•The judge criticized Musk for “bemoaning” the agreement now that he feels that his company has become “invincible”
A US judge on Wednesday denied Elon Musk’s request to end an agreement with SEC for oversight of his 2018 Tesla Inc (NASDAQ: TSLA) tweets.
U.S. District Judge Lewis Liman in Manhattan criticized Musk for “bemoaning” the agreement now that he feels that his company has become “invincible.”
"Musk cannot now seek to retract the agreement he knowingly and willingly entered by simply bemoaning that he felt like he had to agree to it at the time but now — once the specter of the litigation is a distant memory and his company has become, in his estimation, all but invincible — wishes that he had not," wrote Liman.
Tesla shareholders had sued Musk for tweeting in 2018 that he had "funding secured" to potentially take the electric-vehicle company private. Shareholders incurred losses after Musk’s tweet due to volatility in Tesla's shares.

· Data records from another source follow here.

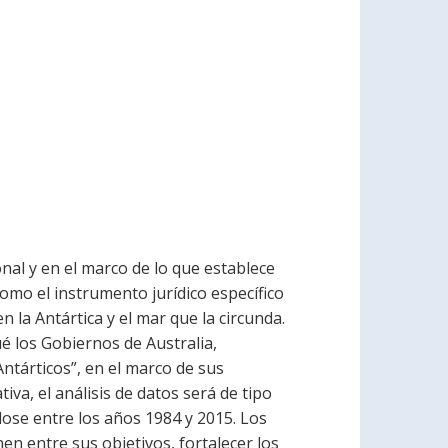
nal y en el marco de lo que establece
omo el instrumento jurídico específico
n la Antártica y el mar que la circunda.
é los Gobiernos de Australia,
ntárticos”, en el marco de sus
tiva, el análisis de datos será de tipo
ndose entre los años 1984 y 2015. Los
en entre sus objetivos, fortalecer los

Musk stepped down as Tesla’s chairman then and also paid $20 million civil fines.
At the TED conference in Vancouver in April, Musk said that he had the funding secured to take Tesla private in 2018, but the U.S. Securities and Exchange Commission sued him over the tweets.
Musk called the SEC a profane name and said he only settled the case because bankers told him they would stop providing capital if he didn’t.